3. 再用x$kglob.kglhdadr关联x$kglpn.kglpnhdl,知道谁在持有这个pin(锁),在用x$kglpn.kglpnuse和v$session.saddr关联,了解持有锁(pin)的会话信息。如果要了解这个会话在等待什么,可以通过v$session_wait知道,也可以通v$session.sql_hash_value和v$session.sql_address等字段关联v$sqltext,v$sqlarea视图了解这个会话的动作.

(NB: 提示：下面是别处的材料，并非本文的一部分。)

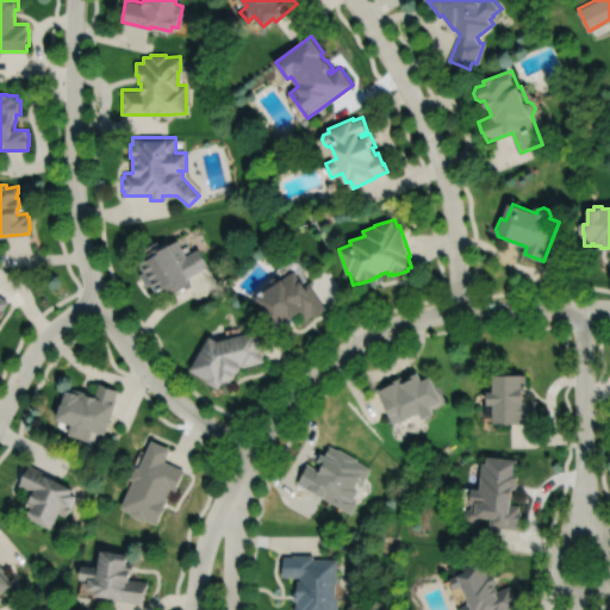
[(157,242),(143,249),(145,254),(143,255),(145,260),(139,263),(144,272),(139,274),(147,286),(150,284),(155,292),(162,288),(165,293),(170,290),(173,294),(191,284),(188,278),(209,266),(199,248),(186,255),(178,241),(169,244),(168,242),(160,247),(157,242)]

因为通过10046事件已经知道数据库现在正在等待library cache pin,所以查询v$seission_wait
SQL> select sid,
2 seq#,
3 event,
4 p1,
5 p1raw,
6 p1text,
7 p2,
8 p2raw,
9 p2text,
10 p3,
11 p3raw,
12 p3text,
13 wait_time,
14 seconds_in_wait,
15 state
16 from v$session_wait
17 where event like 'library%';
SID SEQ# EVENT P1 P1RAW P1TEXT P2 P2RAW P2TEXT P3 P3RAW P3TEXT WAIT_TIME SECONDS_IN_WAIT STATE
---- ---------- --------------------------- ---------------- ---------------------------------------- ---------------- ---------------------------------------------------------------- ---------- ---------------- -----------------
23 481 library cache pin 6540622432 0000000185D9FA60 handle address 6482206672 00000001825E9FD0 pin address 301 000000000000012D 100*mode+namespace 0 32 WAITING
SQL>
P1RAW='0000000185D9FA60'是会话等待的对象的handle的值,通过这个值可以在x$kglob里查看这个对象的基本信息,如下
SQL> select addr,kglhdadr,kglhdpar,kglnaown,kglnaobj,kglnahsh,kglhdobj from sys.x$kglob where kglhdadr='0000000185D9FA60';
ADDR KGLHDADR KGLHDPAR KGLNAOWN KGLNAOBJ KGLNAHSH KGLHDOBJ
---------------- ---------------- ---------------- ----------------------------------------------------------------
0000002A965B38D0 0000000185D9FA60 0000000185D9FA60 SYS PINNG 1626462215 00000001843E6F68
SQL> select a.PADDR,
2 a.sid,
3 a.SERIAL#,
4 a.PROGRAM,
5 a.SQL_ADDRESS,
6 a.STATUS,
7 a.SQL_HASH_VALUE,
8 b.addr,
9 b.kglpnadr,
10 b.kglpnuse,
11 b.kglpnses,
12 b.kglpnhdl,
13 b.kglpnlck,
14 b.kglpnmod,
15 b.kglpnreq
16 from x$kglpn b, v$session a
17 where a.SADDR = b.kglpnuse
18 and b.kglpnhdl = '0000000185D9FA60'
19 and b.kglpnmod <> 0
20 ;
PADDR SID SERIAL# PROGRAM SQL_ADDRESS STATUS SQL_HASH_VALUE ADDR KGLPNADR KGLPNUSE KGLPNSES KGLPNHDL KGLPNLCK KGLPNMOD KGLPNREQ
---------------- ---------- ---------- ------------------------------------------------ ---------------- -------- -------------- ---------------- ---------------- ---------------- ---------------- ---------------- ------
0000000180433138 33 18 plsqldev.exe 0000000185D8ACD0 ACTIVE 3937586639 0000002A965CF1D0 00000001825EA050 00000001804A8D50 00000001804A8D50 0000000185D9FA60 00000001825E8E98 2 0
SQL>
查看持有该锁(pin)的会话的基本信息,到这个有如下几种分析情况:
1. 看字段status的值,如果这个值是“killed”,表明这个会话被kill了,那大家要问了,既然已经被kill,那为什么还要等待呢?因为虽然会话被标记为“killed”但会话持有的资源可没有释放,这个时候要查看视图v$process,查询会话对应os进程是否还存在。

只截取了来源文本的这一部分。